Das ging ein Jahr lang so, ich fuhr jeden Tag mit einer Fahrgemeinschaft von Dortmund nach Köln. Dann wurde ich nach Bochum versetzt, in den sogenannten Wach- und Wechseldienst. Mein Fernziel war es, zum zivilen Einsatztrupp zu kommen, zuständig für den Bereich der Straßenkriminalität – Drogen, Einbrecher, Räuber etc. Ich wollte lieber Verbrecher fangen, als den Verkehr zu kontrollieren. Mein Vater machte das auch. Und siehe da: Nach zweieinhalb Jahren fragte man doch tatsächlich bei mir an, ob ich nicht zum zivilen Einsatztrupp wechseln wollte.
Ich hatte also meinen Ruf als Heißkiste erfolgreich aufgebaut. Vielen Kollegen ging ich durch meine Art, immer etwas bewegen zu wollen, auf die Nerven. Manche wollten sogar nicht mehr mit mir im Streifenwagen fahren. Das war manchmal schon frustrierend, weil ich anders war als die. Und das bekam ich oft genug auch aufs Brot geschmiert.

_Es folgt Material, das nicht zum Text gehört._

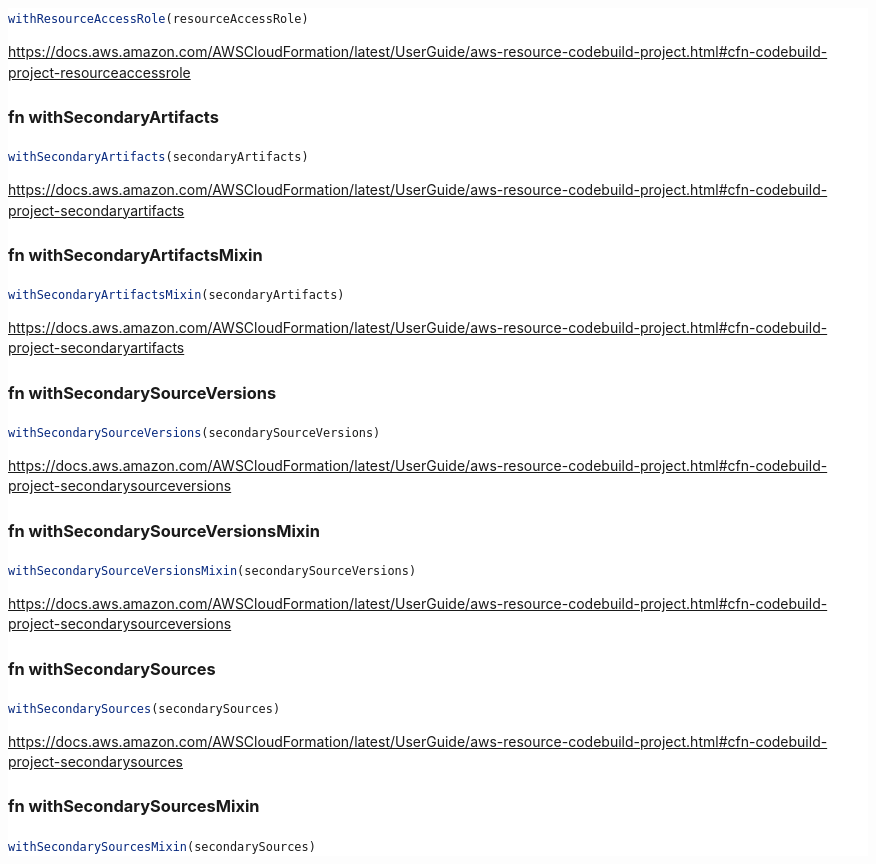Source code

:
 ```ts
withResourceAccessRole(resourceAccessRole)
```

https://docs.aws.amazon.com/AWSCloudFormation/latest/UserGuide/aws-resource-codebuild-project.html#cfn-codebuild-project-resourceaccessrole

### fn withSecondaryArtifacts

```ts
withSecondaryArtifacts(secondaryArtifacts)
```

https://docs.aws.amazon.com/AWSCloudFormation/latest/UserGuide/aws-resource-codebuild-project.html#cfn-codebuild-project-secondaryartifacts

### fn withSecondaryArtifactsMixin

```ts
withSecondaryArtifactsMixin(secondaryArtifacts)
```

https://docs.aws.amazon.com/AWSCloudFormation/latest/UserGuide/aws-resource-codebuild-project.html#cfn-codebuild-project-secondaryartifacts

### fn withSecondarySourceVersions

```ts
withSecondarySourceVersions(secondarySourceVersions)
```

https://docs.aws.amazon.com/AWSCloudFormation/latest/UserGuide/aws-resource-codebuild-project.html#cfn-codebuild-project-secondarysourceversions

### fn withSecondarySourceVersionsMixin

```ts
withSecondarySourceVersionsMixin(secondarySourceVersions)
```

https://docs.aws.amazon.com/AWSCloudFormation/latest/UserGuide/aws-resource-codebuild-project.html#cfn-codebuild-project-secondarysourceversions

### fn withSecondarySources

```ts
withSecondarySources(secondarySources)
```

https://docs.aws.amazon.com/AWSCloudFormation/latest/UserGuide/aws-resource-codebuild-project.html#cfn-codebuild-project-secondarysources

### fn withSecondarySourcesMixin

```ts
withSecondarySourcesMixin(secondarySources)
```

Ich orientierte mich also an denen, die mit mir auf einer Wellenlänge waren. Zudem hatte ich das Glück, dass mein direkter Vorgesetzter mit mir auf einer Linie war. Dieser Dienstgruppenleiter hatte mein Potenzial erkannt und bestärkte und förderte mich. Ohne solche Leute hat man im Polizeidienst keine Chance. Dann ist es fast unmöglich, Arbeitszufriedenheit zu erzielen. Ich würde sogar behaupten, es macht einen ansonsten krank.
Ich war immer der Jüngste, wo ich auch hinkam. Auch in dieser zivilen Einsatztruppe musste ich mich zurechtfinden. Es war eine homogene Truppe, acht bis zehn Leute. Es ging überwiegend um Drogenkriminalität, um Raubdelikte, Straßenkriminalität, Observationen. Da war es schon wichtig, dass man einen Draht zu Ganoven aufbaut, damit man Tipps bekommt.

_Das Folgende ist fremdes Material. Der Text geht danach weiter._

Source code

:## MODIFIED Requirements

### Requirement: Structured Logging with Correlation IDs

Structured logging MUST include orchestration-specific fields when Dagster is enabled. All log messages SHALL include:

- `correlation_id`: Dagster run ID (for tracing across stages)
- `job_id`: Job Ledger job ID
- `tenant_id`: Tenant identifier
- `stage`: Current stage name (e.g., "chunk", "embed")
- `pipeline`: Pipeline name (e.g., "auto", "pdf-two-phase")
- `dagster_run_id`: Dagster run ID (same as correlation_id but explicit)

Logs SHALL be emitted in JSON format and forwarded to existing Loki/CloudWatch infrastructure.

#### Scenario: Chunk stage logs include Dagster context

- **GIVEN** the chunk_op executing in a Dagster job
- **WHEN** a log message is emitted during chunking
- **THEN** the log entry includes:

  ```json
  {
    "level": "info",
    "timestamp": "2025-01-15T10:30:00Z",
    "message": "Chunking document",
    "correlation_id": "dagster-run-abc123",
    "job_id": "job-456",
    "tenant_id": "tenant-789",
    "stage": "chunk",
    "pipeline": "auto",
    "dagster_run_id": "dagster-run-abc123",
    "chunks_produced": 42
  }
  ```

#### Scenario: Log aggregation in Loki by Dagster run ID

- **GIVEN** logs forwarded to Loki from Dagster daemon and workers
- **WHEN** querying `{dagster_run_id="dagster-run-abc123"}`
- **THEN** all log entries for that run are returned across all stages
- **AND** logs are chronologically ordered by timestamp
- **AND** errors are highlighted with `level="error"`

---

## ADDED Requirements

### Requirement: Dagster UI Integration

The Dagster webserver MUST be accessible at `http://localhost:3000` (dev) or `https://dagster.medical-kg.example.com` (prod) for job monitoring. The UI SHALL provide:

Das ging etwa fünf Jahre so, dann wurde eine Stelle im Bereich der Organisierten Kriminalität ausgeschrieben. Das Besondere daran war, dass es bei diesem Job nur um ein Jahr ging. Trotzdem wechselte ich, als die mir sagten, du kannst kommen.
Das war zur damaligen Zeit ein Novum. Ich war kein gelernter Kriminalpolizist, hatte nur die erste Fachprüfung absolviert (die Kollegen von der Kriminalpolizei haben fast alle die zweite Fachprüfung abgelegt) und war zudem noch sehr jung für so einen Job. Deshalb war es auch wie ein Sechser im Lotto, als ich nach diesem einen Jahr gefragt wurde, ob ich mir vorstellen könne, länger zu bleiben. Ich hatte zu der Zeit einen herausragenden Bärenführer, wie man bei der Polizei erfahrene Beamte nennt, die sich junger Kollegen annehmen, zur Seite gestellt bekommen. Durch seine Unterstützung und Fürsprache konnte ich von nun an unbefristet bleiben.

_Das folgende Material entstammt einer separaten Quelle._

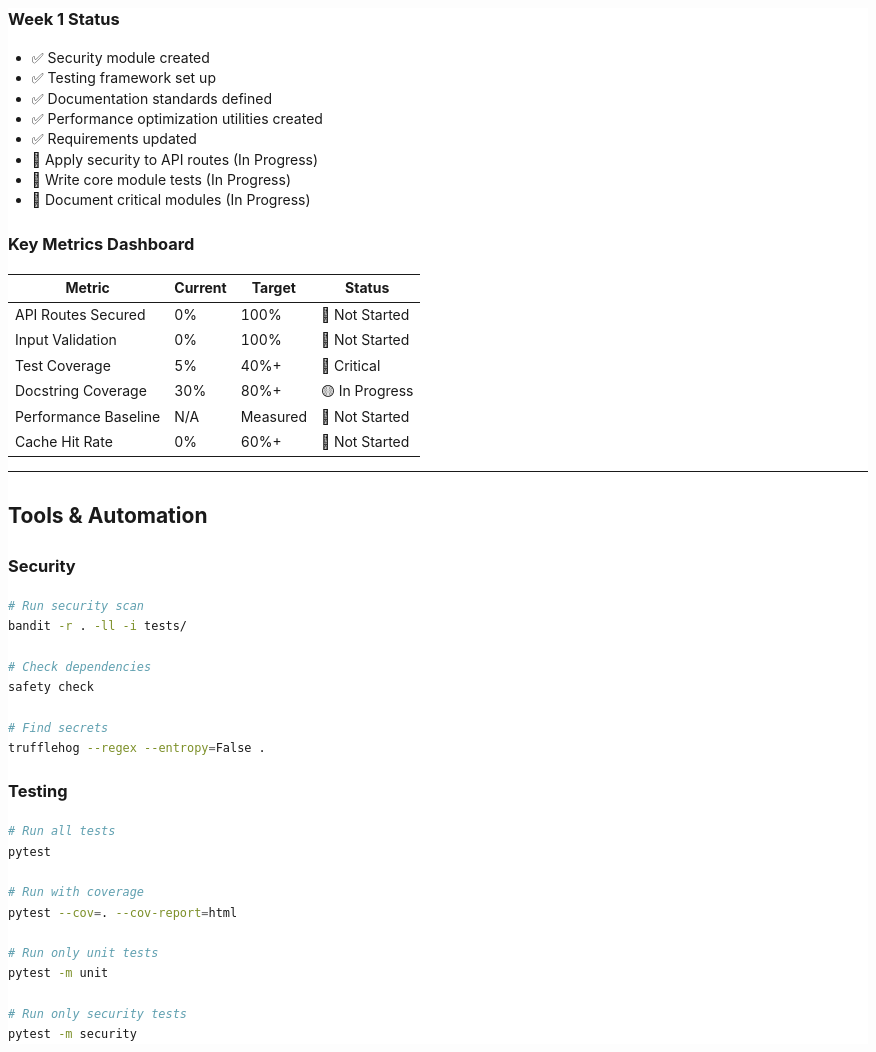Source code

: ### Week 1 Status
- ✅ Security module created
- ✅ Testing framework set up
- ✅ Documentation standards defined
- ✅ Performance optimization utilities created
- ✅ Requirements updated
- 🔄 Apply security to API routes (In Progress)
- 🔄 Write core module tests (In Progress)
- 🔄 Document critical modules (In Progress)

### Key Metrics Dashboard

| Metric | Current | Target | Status |
|--------|---------|--------|--------|
| API Routes Secured | 0% | 100% | 🔴 Not Started |
| Input Validation | 0% | 100% | 🔴 Not Started |
| Test Coverage | 5% | 40%+ | 🔴 Critical |
| Docstring Coverage | 30% | 80%+ | 🟡 In Progress |
| Performance Baseline | N/A | Measured | 🔴 Not Started |
| Cache Hit Rate | 0% | 60%+ | 🔴 Not Started |

---

## Tools & Automation

### Security
```bash
# Run security scan
bandit -r . -ll -i tests/

# Check dependencies
safety check

# Find secrets
trufflehog --regex --entropy=False .
```

### Testing
```bash
# Run all tests
pytest

# Run with coverage
pytest --cov=. --cov-report=html

# Run only unit tests
pytest -m unit

# Run only security tests
pytest -m security
```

Anfangs waren wir zwölf Leute im Kommissariat 21, wir bearbeiteten Rauschgiftdelikte. Später wurden wir zusammengelegt mit dem Kommissariat 22, das seinerzeit für deliktsübergreifende Organisierte Kriminalität – kurz OK – zuständig war. Darüber hinaus gehöre ich seit 2005 der Mordkommission an. Eine Uniform habe ich zuletzt 1996 getragen.
Mein jetziger Dienstgrad ist Kriminalhauptkommissar (KHK), mehr geht nicht. KHK ist Ende der Fahnenstange, weil ich nur die erste Fachprüfung absolviert habe. Doch ich fühle mich gut aufgehoben, ich möchte nichts anderes machen.